About 25% of respondents see a 'Multi-factor Future' or 'second-factor authentication', which is a hybrid of biometrics and passwords in the transition phase. The dual system would grant stakeholders the best of both worlds while minimizing the respective weaknesses of each system on its own.

Acuity Market Intelligence findings corroborate the findbiometric.com survey findings. Acuity independently projected that biometrics will be standard on 100% of all smartphones by 2020 and that in the target year alone over 5.5 billion apps that use biometric features will be downloaded.

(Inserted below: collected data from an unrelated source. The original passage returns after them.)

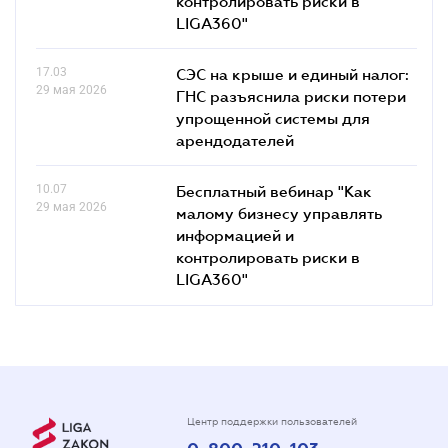
контролировать риски в
LIGA360"
17.03
СЭС на крыше и единый налог:
29 мая 2026
ГНС разъяснила риски потери
упрощенной системы для
арендодателей
10.07
Бесплатный вебинар "Как
29 мая 2026
малому бизнесу управлять
информацией и
контролировать риски в
LIGA360"
Центр поддержки пользователей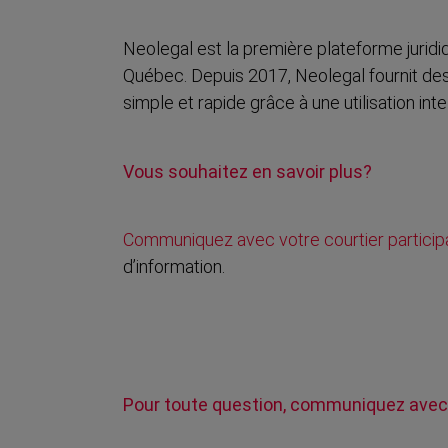
Neolegal est la première plateforme juridi
Québec. Depuis 2017, Neolegal fournit des
simple et rapide grâce à une utilisation int
Vous souhaitez en savoir plus?
Communiquez avec votre courtier particip
d’information.
Pour toute question, communiquez avec 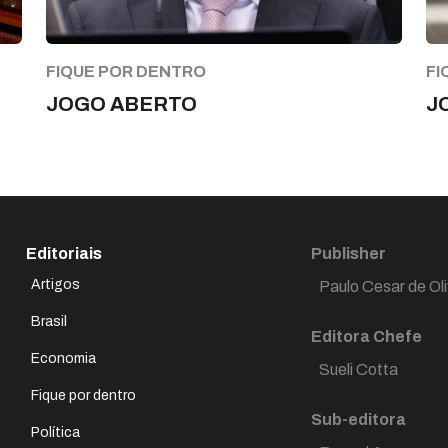
FIQUE POR DENTRO
FI
JOGO ABERTO
J
Editoriais
Publisher
Artigos
Paulo Cesar de Oli
Brasil
Editora Chefe
Economia
Sueli Cotta
Fique por dentro
Sub-editora
Política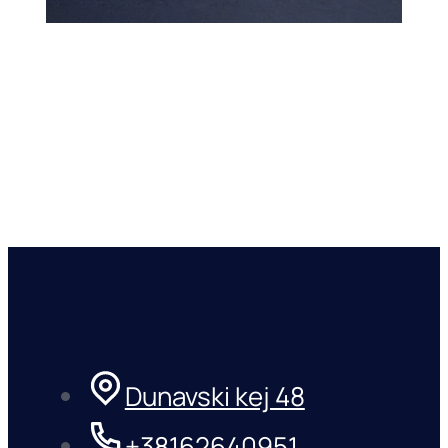
Dunavski kej 48
+38162640951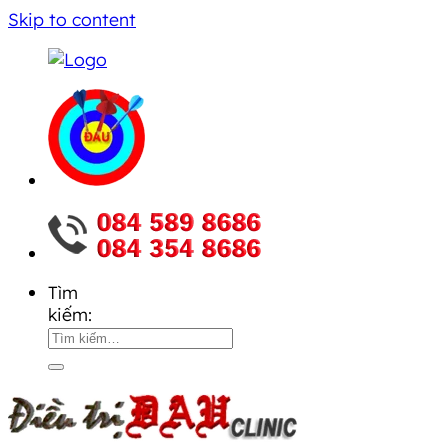
Skip to content
Tìm
kiếm: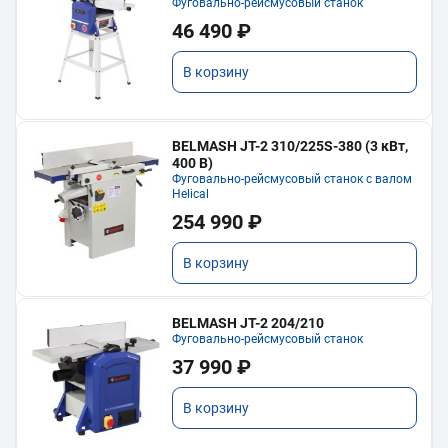
Фуговально-рейсмусовый станок
46 490 ₽
В корзину
BELMASH JT-2 310/225S-380 (3 кВт,
400 В)
Фуговально-рейсмусовый станок с валом
Helical
254 990 ₽
В корзину
BELMASH JT-2 204/210
Фуговально-рейсмусовый станок
37 990 ₽
В корзину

Similarly, a survey carried out by secureauth.com found that 66% of cybersecurity professionals are moving beyond traditional passwords. This finding gets close to matching the 70% findings by findbiometric.com, and the desire for hybrid access and authentication system.

According to Craig Lund, CEO of SecureAuth: "This survey very clearly indicates there is an appetite for multi-factor authentication solutions beyond the traditional password... advances in Adaptive Authentication have brought to market a number of options that help users stay both secure and productive by layering multiple methods, such as device recognition, analysis of the physical location of the user, or even by using behavioral biometrics to continually verify the true identity of the end user".

Meanwhile, the password awaits its inevitable fate: replacement by you and me.